QA Financial Forum London | 11 September 2024 | BOOK TICKETS
Close this search box.

Revolut Tackles Cyber Risk By Hiring Hackers to Spot Vulnerabilities


Recognising the growing threat of cyber attacks, challenger bank Revolut is enlisting a team of hackers to bolster its defences. The start-up is looking to recruit five experts to attempt hacking into its IT system, hoping that they’ll uncover and help fix vulnerabilities in the process. The team will also monitor Revolut’s security operations and trawl the dark web for potential threats, according to CIO Paul Hefferman, speaking for the Press Association. “One of the responsibilities of this team is to come in and just hack all of our own systems for us,” he said.“They will actually be continually testing our security and hacking into our own systems for us and using that knowledge to keep us secure.” “The majority of those people will be in the security operations function and then we are going have some people that work in the threat analysis area, so they will be looking on the dark web and looking at different parts of the internet to identify issues.” The roles are expected to be filled in the next two to three months, by a mix of experienced professionals and new graduates. This will build out Revolut’s cyber function, which currently consists of Mr Hefferman, who was brought in last September to build a dedicated team. The CIO said he is aiming to take advantage of the fact that Revolut does not have to deal with legacy IT infrastructure that burdens high street banks.

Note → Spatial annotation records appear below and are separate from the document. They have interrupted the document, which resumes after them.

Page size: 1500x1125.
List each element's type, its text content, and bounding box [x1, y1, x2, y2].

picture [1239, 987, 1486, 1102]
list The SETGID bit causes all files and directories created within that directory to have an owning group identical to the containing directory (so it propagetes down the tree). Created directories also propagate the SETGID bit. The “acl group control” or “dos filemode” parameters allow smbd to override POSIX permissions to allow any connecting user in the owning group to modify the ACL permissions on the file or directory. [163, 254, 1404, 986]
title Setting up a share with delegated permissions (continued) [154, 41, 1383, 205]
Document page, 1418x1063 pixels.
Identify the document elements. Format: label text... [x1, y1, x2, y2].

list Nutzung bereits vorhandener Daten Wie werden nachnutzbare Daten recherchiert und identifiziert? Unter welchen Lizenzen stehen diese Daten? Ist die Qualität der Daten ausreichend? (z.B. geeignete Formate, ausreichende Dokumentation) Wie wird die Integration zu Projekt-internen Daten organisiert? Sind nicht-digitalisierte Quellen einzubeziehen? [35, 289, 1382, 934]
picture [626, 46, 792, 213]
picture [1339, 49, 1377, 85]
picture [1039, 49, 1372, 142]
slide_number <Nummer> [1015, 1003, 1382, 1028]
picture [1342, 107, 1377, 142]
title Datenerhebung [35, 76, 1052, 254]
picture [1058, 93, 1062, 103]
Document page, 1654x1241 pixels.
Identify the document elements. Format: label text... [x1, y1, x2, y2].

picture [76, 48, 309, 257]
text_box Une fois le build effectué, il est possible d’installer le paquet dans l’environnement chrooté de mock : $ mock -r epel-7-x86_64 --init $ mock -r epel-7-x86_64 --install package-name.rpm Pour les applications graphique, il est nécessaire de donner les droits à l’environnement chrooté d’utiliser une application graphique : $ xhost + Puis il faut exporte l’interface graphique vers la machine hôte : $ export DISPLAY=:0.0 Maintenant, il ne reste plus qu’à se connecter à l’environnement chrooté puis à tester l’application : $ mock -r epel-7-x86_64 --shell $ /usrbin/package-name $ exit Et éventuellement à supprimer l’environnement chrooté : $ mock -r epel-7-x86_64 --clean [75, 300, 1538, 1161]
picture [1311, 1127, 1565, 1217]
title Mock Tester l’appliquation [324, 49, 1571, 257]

Revolut’s cybersecurity efforts make sense amid a backdrop of increasing cyber threats and regulatory scrutiny. In November 2018, the UK Financial Conduct Authority published the findings of its cross-sector survey on cyber and technology resilience. The survey noted that, while most UK firms cite cyber resilience as their top technology concern, visibility at the board level was low and “nearly 80% of respondents struggle to maintain a view of what information they hold” and of the third parties interacting with that data.